::: Data :::

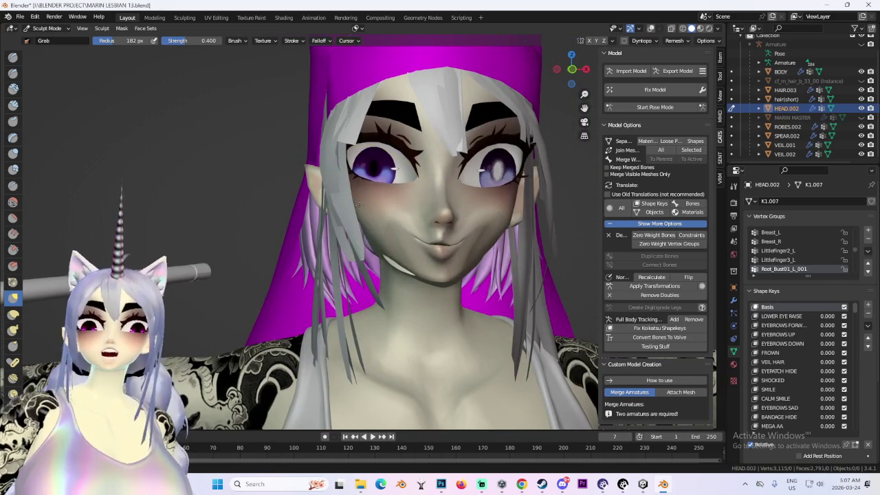
middle_click_drag(467, 220, 482, 232)
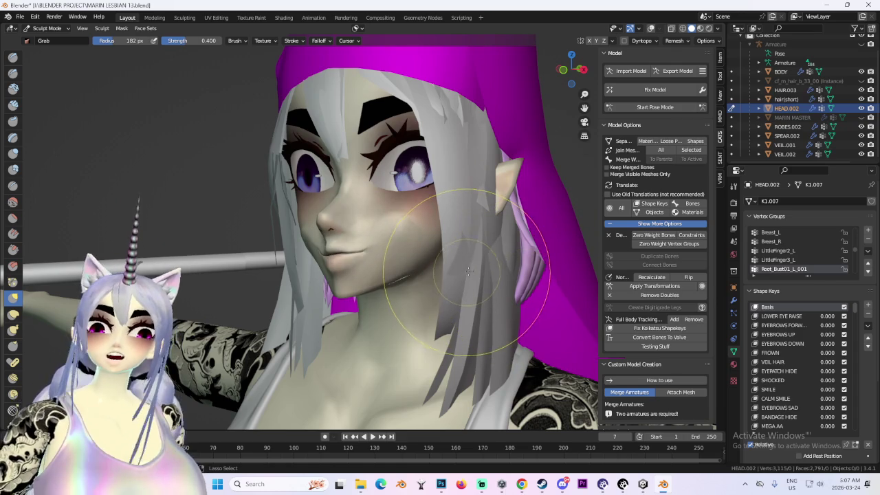
mouse_move(486, 268)
middle_mouse_down()
mouse_move(390, 271)
mouse_move(452, 262)
middle_mouse_up()
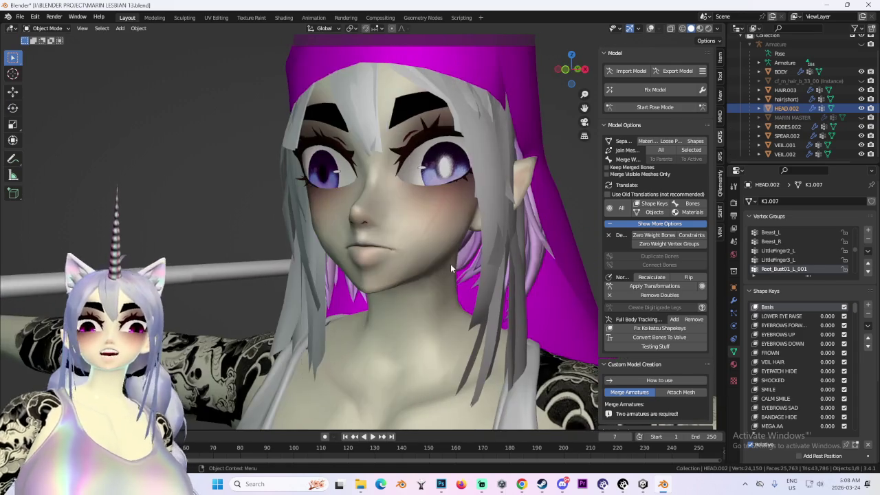
- Back in Object Mode, join the head into the BODY mesh with Ctrl+J
left_click(522, 484)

:::

_Your goal_. Every line above should be output exactly, except for the pictures.

_Answer area_.
middle_click_drag(467, 220, 482, 232)
mouse_move(486, 268)
middle_mouse_down()
mouse_move(390, 271)
mouse_move(452, 262)
middle_mouse_up()
- Back in Object Mode, join the head into the BODY mesh with Ctrl+J
left_click(522, 484)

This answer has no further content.